8.04 Assignment. The Company hereby assigns and transfers to the Reinsurer all payments, premiums, recoveries and any and all other amounts (including, but not limited to, abandoned property accounts) paid or payable in respect of the Accident and Health Insurance Contracts, the Accident and Health Business Agreements or other rights or obligations relating to the Accident and Health Business and, to the extent provided in Section 9.01, the Company Reinsurance Agreements. For the avoidance of doubt, such assignment and transfer to the Reinsurer shall include due and deferred Accident and Health Insurance Contract premiums outstanding on the Effective Date.
ARTICLE IX
THIRD PARTY REINSURANCE
9.01 Third Party Reinsurance.
(a) For the purposes stated herein, and subject to the remaining provisions of this Section 9.01 and the Accident and Health Administrative Services Agreement, the Company hereby transfers and assigns to the Reinsurer, effective as of the Effective Date, all of the Company’s rights, interests and obligations under the Company Reinsurance Agreements and any related administrative services or similar contract (a “Company ASA”). The Reinsurer shall administer all aspects of the Company Reinsurance Agreements and Company ASAs in the name of the Company and on its behalf in the Reinsurer’s capacity as service provider under the terms and conditions of the Accident and Health Administrative Services Agreement (it being understood that in the case of a Company Reinsurance Agreement or Company ASA in respect of a risk that is novated pursuant to Section 15.02, the Reinsurer shall, to the extent possible, become a party to such contract directly, in substitution for the Company, and shall be bound by the terms and conditions thereof).
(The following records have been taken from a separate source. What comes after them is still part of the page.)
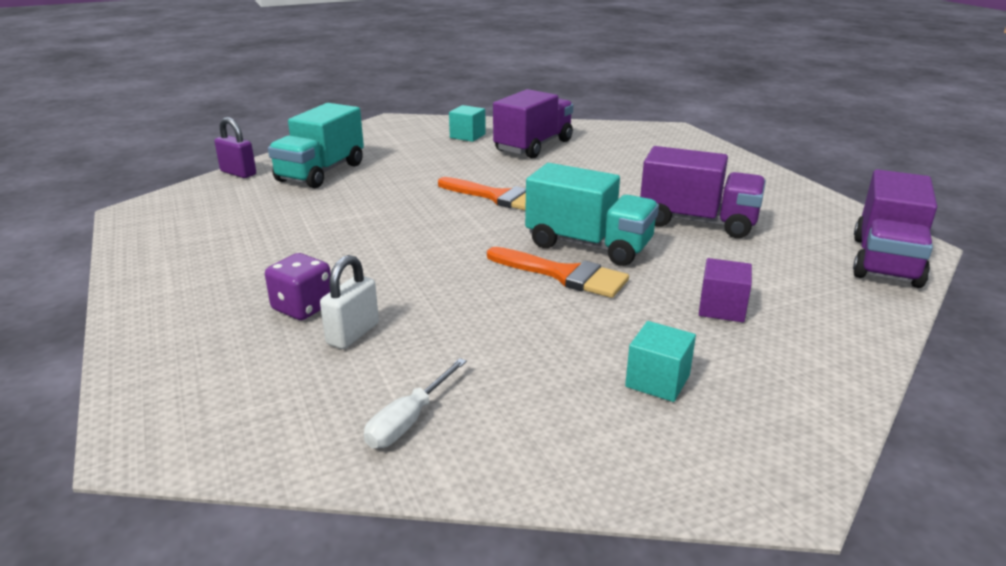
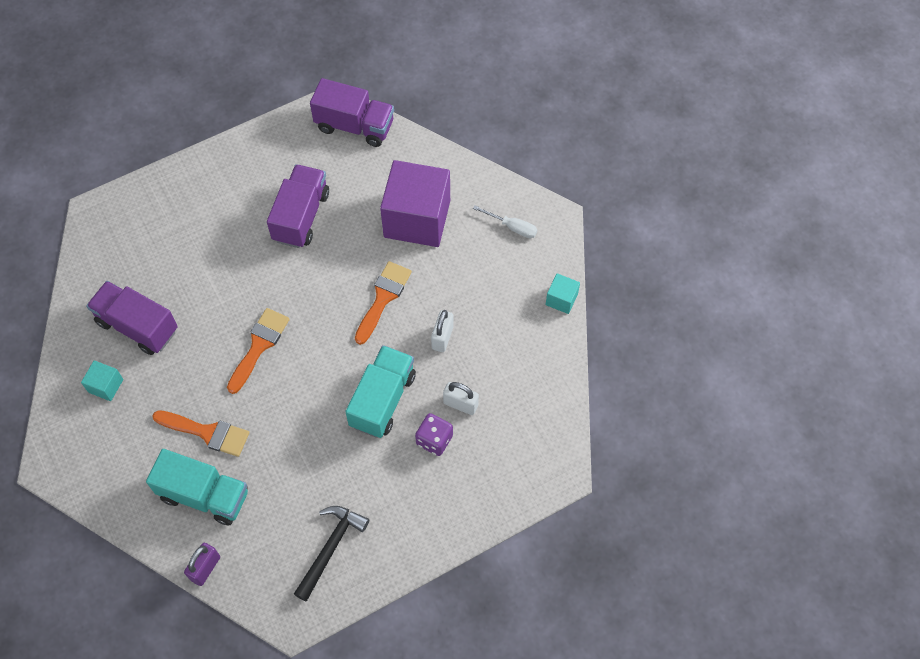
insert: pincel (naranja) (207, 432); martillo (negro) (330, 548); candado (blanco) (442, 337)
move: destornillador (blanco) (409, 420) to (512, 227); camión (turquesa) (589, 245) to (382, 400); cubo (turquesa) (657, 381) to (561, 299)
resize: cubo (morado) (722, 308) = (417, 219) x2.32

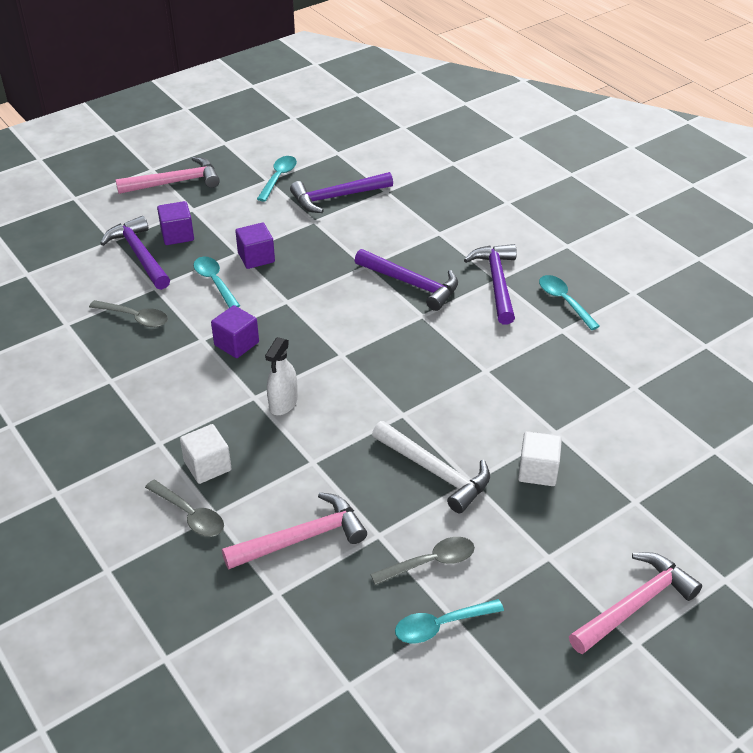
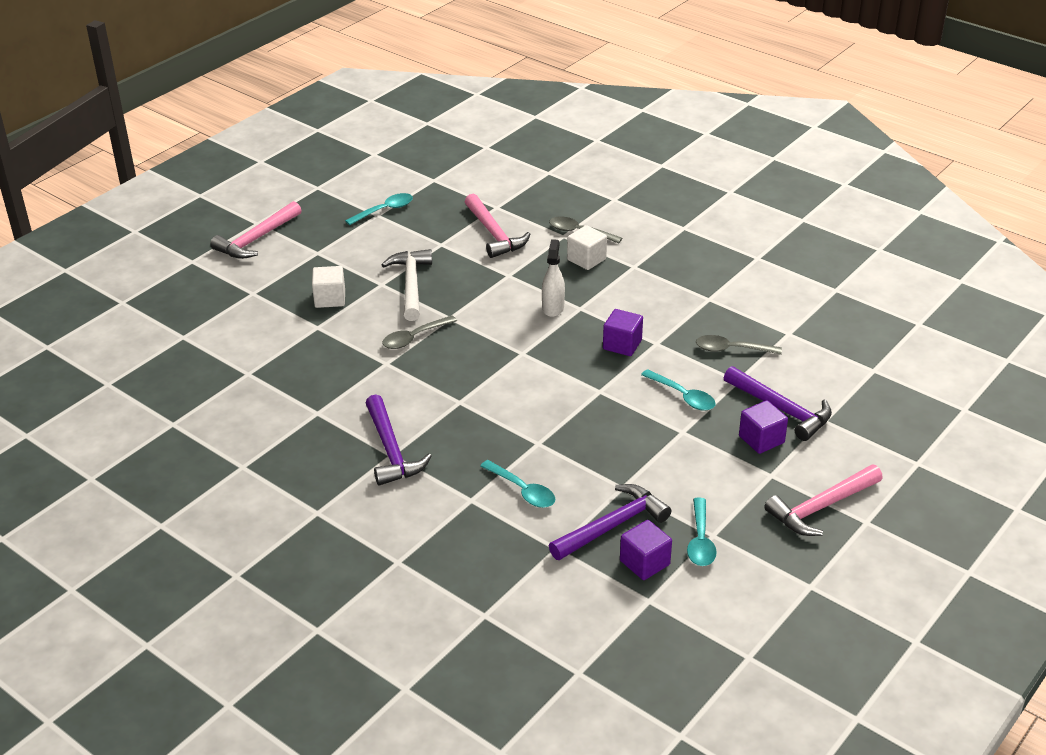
delete: martillo (morado) (411, 284)
move: cubo (morado) (256, 257) to (644, 562); cuchara (gris) (430, 562) to (414, 338); cuchara (turquesa) (564, 301) to (522, 490)
rotate: martillo (rosa) (302, 538) = (494, 234) 75 degrees counterclockwise; martillo (blanco) (435, 471) = (411, 285) 60 degrees clockwise

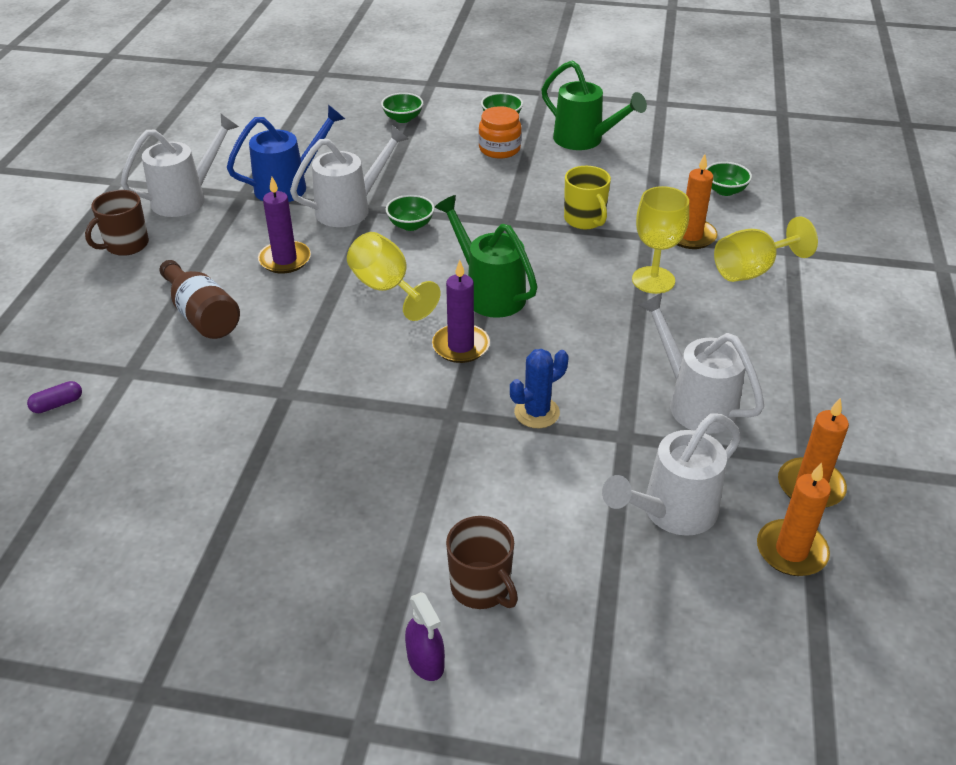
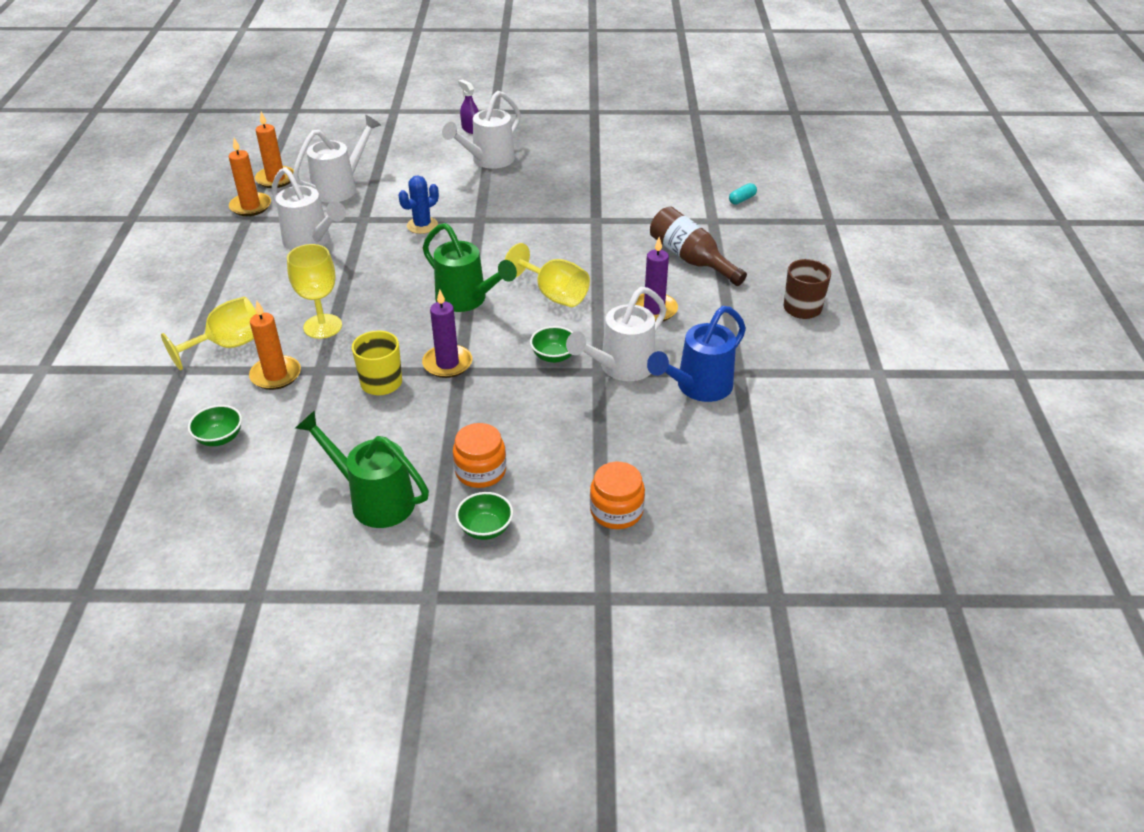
delete: taza (marrón) (481, 587)
move: regadera (blanco) (186, 198) to (488, 160); vela (morado) (460, 346) to (447, 363)
replace: cuenco (verde) (403, 118) to tarro (naranja) (616, 511)
recolor: cápsula (morado) (57, 404) to cápsula (turquesa) (742, 199)

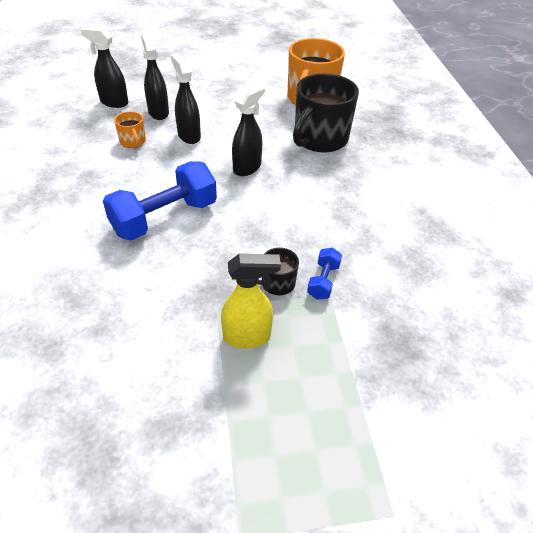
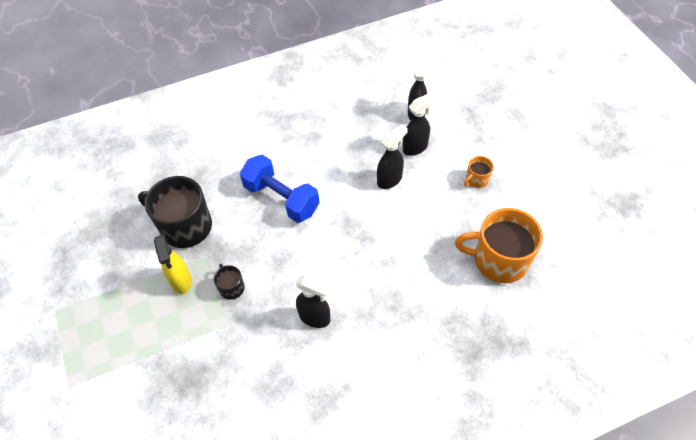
delete: mancuerna (azul) (323, 281)
move: taza (naranja) (133, 141) to (476, 179); pulverizador (negro) (247, 167) to (315, 317); taza (negro) (320, 139) to (185, 226)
Without limiting the generality of the foregoing, the Reinsurer may, without limitation: (i) collect directly any recoveries, refunds or other amounts that are due or that become due to the Company under the Company Reinsurance Agreements, (ii) negotiate, execute and enforce directly the terms of any commutation or settlement agreement relating to the Company Reinsurance Agreements and (iii) control directly the conduct and resolution of any dispute arising under or relating to the Company Reinsurance Agreements (including, without limitation, any arbitration proceeding commenced pursuant to the terms of such Company Reinsurance Agreements).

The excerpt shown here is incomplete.